The film ends with Flanagan's death. We see him getting weaker and weaker, skinnier and skinnier. His flesh is a transparent pink, the mucus extractor hangs around his nose like a limp stethoscope. "If you still loved me," says Rose, "you'd submit to me." Flanagan's reply is interrupted by a paroxysm of coughing. "I can barely breathe half the time . . . what is the matter with you . . . I love you." It's unbearably moving.
I ask Dick if he is still in touch with Rose. "Well, yes, off and on," he says uncertainly. Has she found a replacement for Flanagan? "No, I don't think so." What about Dick himself? He laughs an unnerving laugh. "Well I'm not submissive, heheheheh, not at all." He says he has never really been into the S&M scene, just likes a bit of slapping, that kind of thing.

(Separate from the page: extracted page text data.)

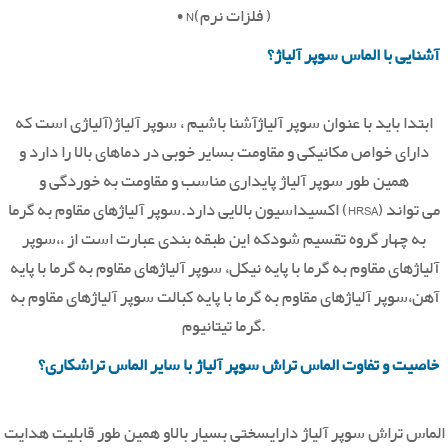
• N(فلزات نرم )
آشنایی با الماس سوپر آلیاژ؟
ابتدا باید با عنوان سوپر آلیاژآشنا باشیم ، سوپر آلیاژ(آلیاژی است که
دارای خواص مکانیکی و مقاومت بسایر خوبی در دماهای بالا را دارد و
همین طور سوپر آلیاژ پایداری مناسب و مقاومت به خوردگی و
اکسیداسیون بالایی دارد.سوپر آلیاژهای مقاوم به گرما (HRSA) می تواند
به چهار گروه تقسیم شودکه این طبقه بندی عبارت است از ،،سوپر
آلیاژهای مقاوم به گرما با پایه نیکل، سوپر آلیاژهای مقاوم به گرما با پایه
آهن،سوپر آلیاژهای مقاوم به گرما با پایه کبالت سوپر آلیاژهای مقاوم به
گرما تیتانیوم.
خاصیت و تفاوت الماس تراش سوپر آلیاژ با سایر الماس تراشکاری؟
الماس تراش سوپر آلیاژ دارایسختی بسیار بالاو همین طور قابلیت هدایت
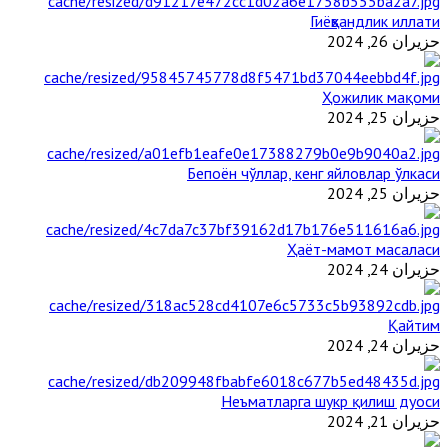
Гиёҳвандлик иллати
حزيران 26, 2024
Ҳожилик мақоми
حزيران 25, 2024
Бепоён чўллар, кенг яйловлар ўлкаси
حزيران 25, 2024
Ҳаёт-мамот масаласи
حزيران 24, 2024
Қайтим
حزيران 24, 2024
Неъматларга шукр қилиш дуоси
حزيران 21, 2024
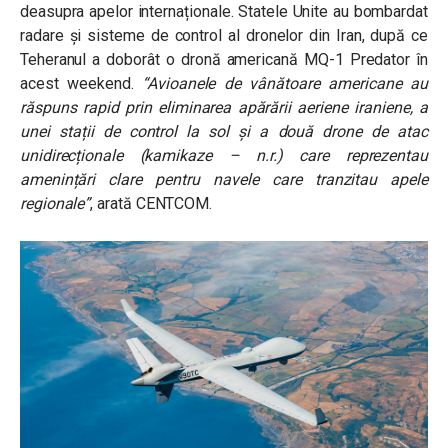
deasupra apelor internaționale. Statele Unite au bombardat
radare și sisteme de control al dronelor din Iran, după ce
Teheranul a doborât o dronă americană MQ-1 Predator în
acest weekend.
“Avioanele de vânătoare americane au
răspuns rapid prin eliminarea apărării aeriene iraniene, a
unei stații de control la sol și a două drone de atac
unidirecționale (kamikaze – n.r.) care reprezentau
amenințări clare pentru navele care tranzitau apele
regionale”
, arată CENTCOM.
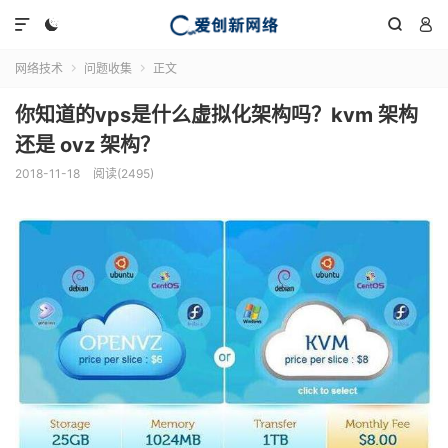




网络技术
问题收集
正文


你知道的vps是什么虚拟化架构吗？kvm 架构
还是 ovz 架构？
2018-11-18
阅读(2495)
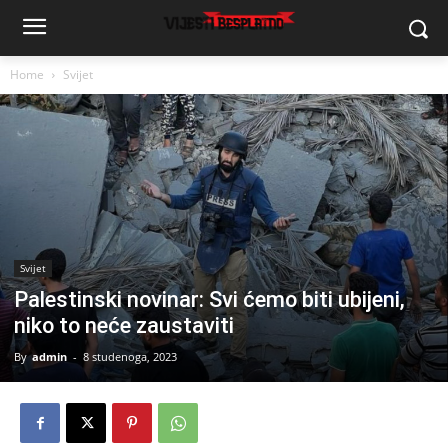
Home
Svijet
Svijet
Palestinski novinar: Svi ćemo biti ubijeni,
niko to neće zaustaviti
By
admin
-
8 studenoga, 2023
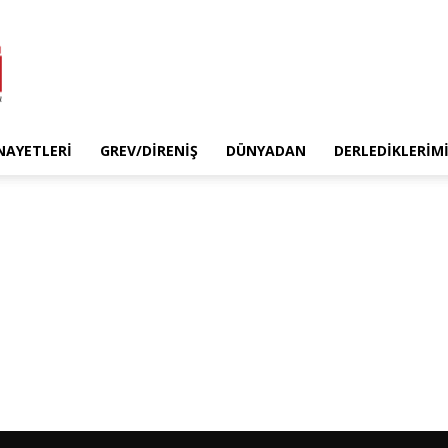
INAYETLERI
GREV/DIRENIŞ
DÜNYADAN
DERLEDIKLERIM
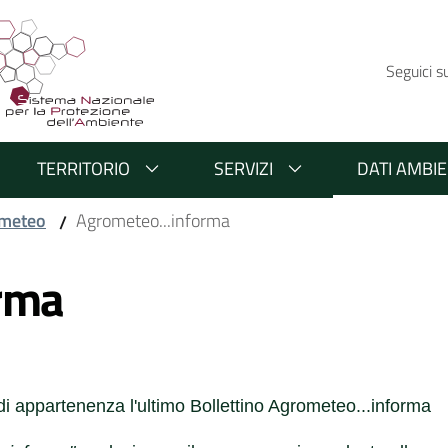
Seguici s
TERRITORIO
SERVIZI
DATI AMBIE
meteo
Agrometeo...informa
/
rma
i appartenenza l'ultimo Bollettino Agrometeo...informa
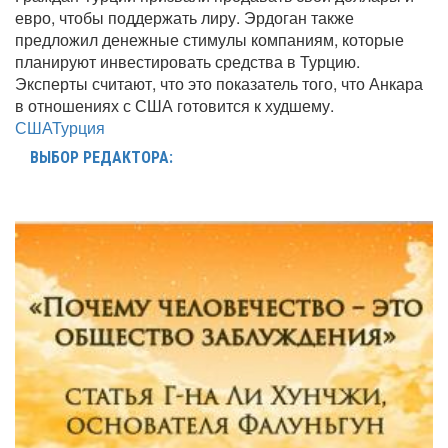
евро, чтобы поддержать лиру. Эрдоган также
предложил денежные стимулы компаниям, которые
планируют инвестировать средства в Турцию.
Эксперты считают, что это показатель того, что Анкара
в отношениях с США готовится к худшему.
США
Турция
ВЫБОР РЕДАКТОРА:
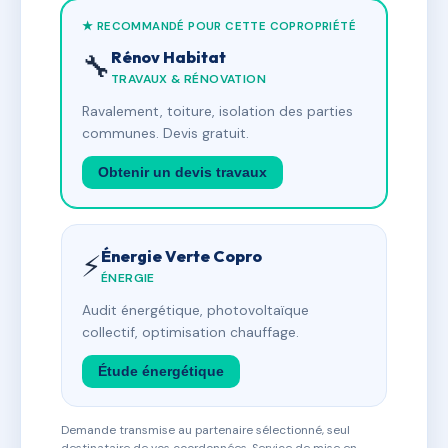
★ RECOMMANDÉ POUR CETTE COPROPRIÉTÉ
Rénov Habitat
🔧
TRAVAUX & RÉNOVATION
Ravalement, toiture, isolation des parties
communes. Devis gratuit.
Obtenir un devis travaux
Énergie Verte Copro
⚡
ÉNERGIE
Audit énergétique, photovoltaïque
collectif, optimisation chauffage.
Étude énergétique
Demande transmise au partenaire sélectionné, seul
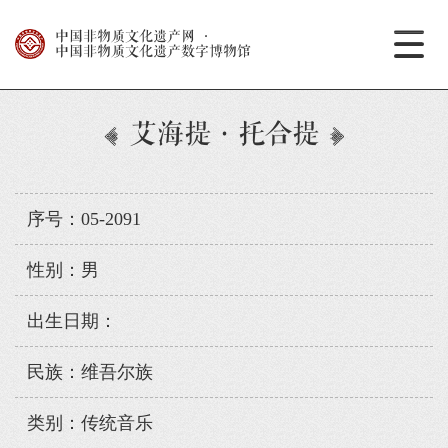
中国非物质文化遗产网
·
中国非物质文化遗产数字博物馆
艾海提·托合提
序号：05-2091
性别：男
出生日期：
民族：维吾尔族
类别：传统音乐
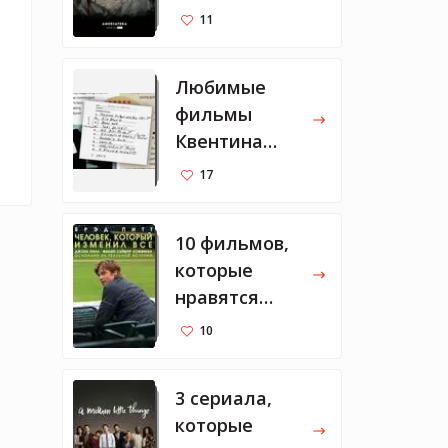
11
Любимые
фильмы
Квентина
Тарантино
17
10 фильмов,
которые
нравятся
Марку
10
Цукербергу
3 сериала,
которые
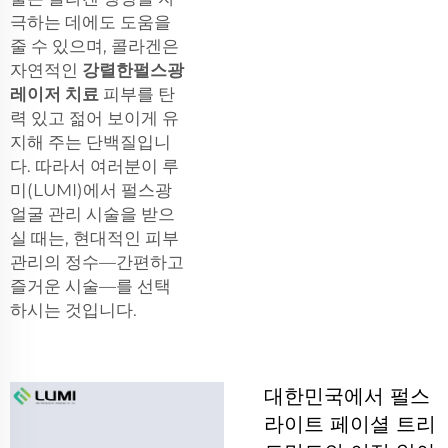
극하는 데에도 도움을
줄 수 있으며, 콜라겐은
자연적인
강렬한펄스광
레이저 치료
피부를 탄
력 있고 젊어 보이게 유
지해 주는 단백질입니
다. 따라서 여러분이 루
미(LUMI)에서 펄스광
얼굴 관리 시술을 받으
실 때는, 현대적인 피부
관리의 정수—간편하고
즐거운 시술—를 선택
하시는 것입니다.
대한민국에서 펄스
라이트 페이셜 트리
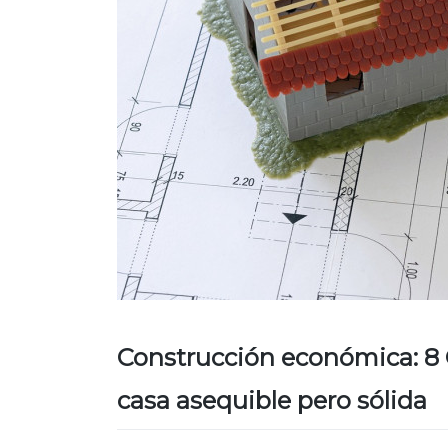
Construcción económica: 8 
casa asequible pero sólida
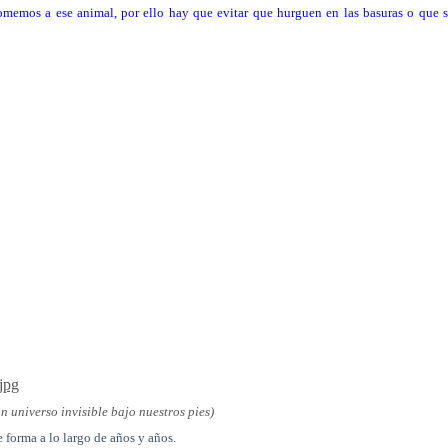
emos a ese animal, por ello hay que evitar que hurguen en las basuras o que 
.jpg
n universo invisible bajo nuestros pies)
e forma a lo largo de años y años.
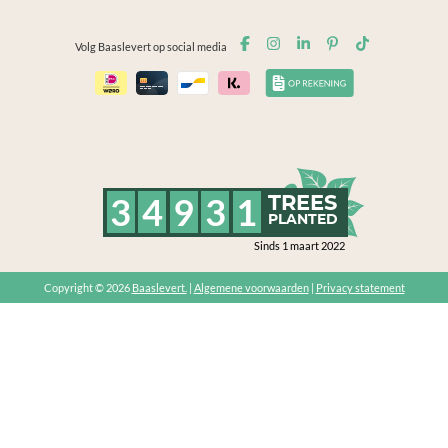
Volg Baaslevert op social media
3
4
9
3
1
TREES
PLANTED
Sinds 1 maart 2022
Copyright © 2026
Baaslevert.
|
Algemene voorwaarden
|
Privacy statement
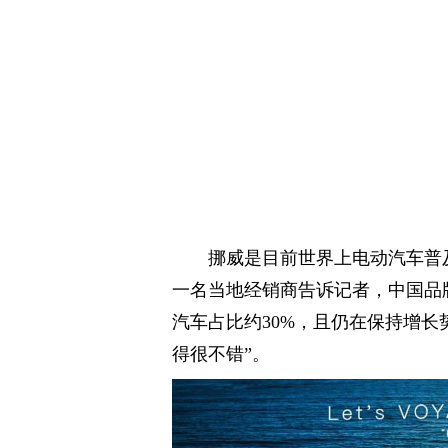
挪威是目前世界上电动汽车普
一名当地经销商告诉记者，中国品
汽车占比约30%，且仍在保持增长
得很不错”。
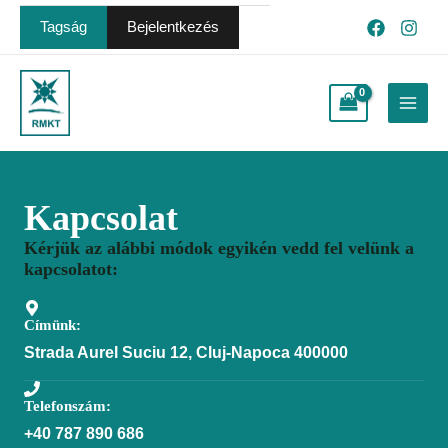
Skip
Tagság
Bejelentkezés
to
content
Main
Menu
Kapcsolat
Kérjük az alábbi módok egyikén vedd fel velünk a
kapcsolatot:
Címünk:
Strada Aurel Suciu 12, Cluj-Napoca 400000
Telefonszám:
+40 787 890 686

In that case, did he not feel slightly sickened when filming, say, the nail through the penis? Didn't he feel a bit icky when the blood splattered over his camera? "Ah, I didn't direct that, it was part of the video Scaffold. Perhaps I should have made that clearer in the film." I ask Dick if Rose, who did direct the sequence, is doing publicity for the film. "No, not really," he says, "she's kind of withdrawn from the project." And this is where the story gets really strange. A week or so later I'm looking for photographs to illustrate Flanagan's life. New York's New Museum of Contemporary Art suggests I try Sheree Rose and here's the number.
Rose sounds surprised when I ring. Elated, in fact. "Are you going to interview me?" she asks and I say that I thought she wasn't interested in publicising the movie. "I've been desperate to talk about it, desperate, but I haven't been able to," she says. Rose claims that she has not even been told when and where the film is being released. "Kirby has been telling people I don't want to be interviewed for the film because if people interview me, they won't want to talk to him."
BUT surely he has every right to claim the credit for the film? He directed and produced it, after all. No, says Rose, it's not as simple as that. She tells me how she had documented Flanagan's life for 14 years with both stills and video camera. Two years before his death, Dick, a close family friend, asked if he could join the project to document Flanagan's life, saying that as a film-maker he could bring it all together. Rose and Flanagan finally agreed. "It was always a collaboration between the three of us, though. We made a verbal agreement that all three of us would share everything. I made all the archive material available to him and he provided the extra cameras and editing and sound facilities. We always saw this as a piece of art; it's not really directed by anyone."
Rose says she has been unwilling to make public her unhappiness about the project because she believes it is, largely, a good film and one that has brought Flanagan's "genius" to a wider audience which was always her aim. She wanted to settle things amicably but now, she says, she feels so hurt, so abused, that if she does not receive a greater share of the profits and acknowledgments she will probably sue.
Dick insists, however, he has not attempted to prevent Sheree Rose publicising the film. He adds that he didn't need to give Rose any of the profits and in the end he offered 33 per cent out of gratitude and generosity: "You'll probably find it is the highest percentage the subject of a documentary has ever been paid."
Sick, The Life And Death Of Bob Flanagan, Supermasochist will be shown on Saturday, March 7th, at the Screen, 2 p.m.